The Kingston Assessment Office was divested by the Ministry in or about December 1998 at which time the relevant operations were transferred to the Ontario Property Assessment Corporation.
The Grievors were all offered, and, with the exception of Robert Bresee who retired, accepted jobs with the Successor Employer.
The grievances allege that the Ministry had violated Article 19.1 of the Collective Agreement by failing to provide "proper notice of termination". Further, each Grievor requested "pay in lieu" referrable to his or her seniority. Additionally, during the course of the grievance procedure, an alternative claim was raised for Notice of Termination pursuant to the Employment Standards Act.
By way of preliminary motion, Employer Counsel challenged the validity of the grievances since, in his submission there was no difference between the parties which could be the subject of arbitration.

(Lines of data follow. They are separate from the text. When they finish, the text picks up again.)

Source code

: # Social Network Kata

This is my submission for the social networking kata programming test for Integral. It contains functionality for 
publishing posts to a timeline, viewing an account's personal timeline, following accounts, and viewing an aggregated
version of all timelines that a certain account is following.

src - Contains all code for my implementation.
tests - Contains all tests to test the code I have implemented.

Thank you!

Indeed, the Union did not dispute that the grievances properly fell within the ambit of Appendix 9, rather than Article 19.1 of the Collective Agreement. There was no challenge to the Employer's position that the Grievors, having received job offers from the new Employer, had not been laid‑off or surplussed pursuant to Article 19.1 Accordingly, any issue concerning their entitlement would have properly been referrable to Appendix 9.
However, it was common ground between the Parties that all obligations of the Crown pursuant to Appendix 9, including any to individual employees, had been resolved by an Agreement entered into between them in November, 1999. That being the case, there existed no dispute between the Parties which could be the subject of arbitration.
As to the Employment Standards Act, the Union did not dispute the Employer's position that it had no application in view of the continuity of employment provided to the Grievors by the Successor Employer.
In the circumstances set out above, I conclude that there exists no difference between the Parties to the Collective Agreement. That being so, I have no jurisdiction pursuant to the Crown Employees Collective Bargaining Act, and, the grievances must be dismissed.
This decision is consistent with the following earlier awards referred to by
Employer Counsel, Mr. Salim:
Re: The Crown in Right of Ontario (Ministry of the Attorney General) and Ontario Public Service Employees Union (Barter et al), (July 9, 1999) unreported (Briggs);
Re: The Crown in right of Ontario (Toronto Area Transit Operating Authority) and Amalgamated Transit Union (Blake) (May 3,1988), unreported (Shime).
Accordingly, I conclude that there is no difference and that I have no jurisdiction.
The grievances are dismissed.
Dated at Toronto, Ontario this 22nd day of March, 2000.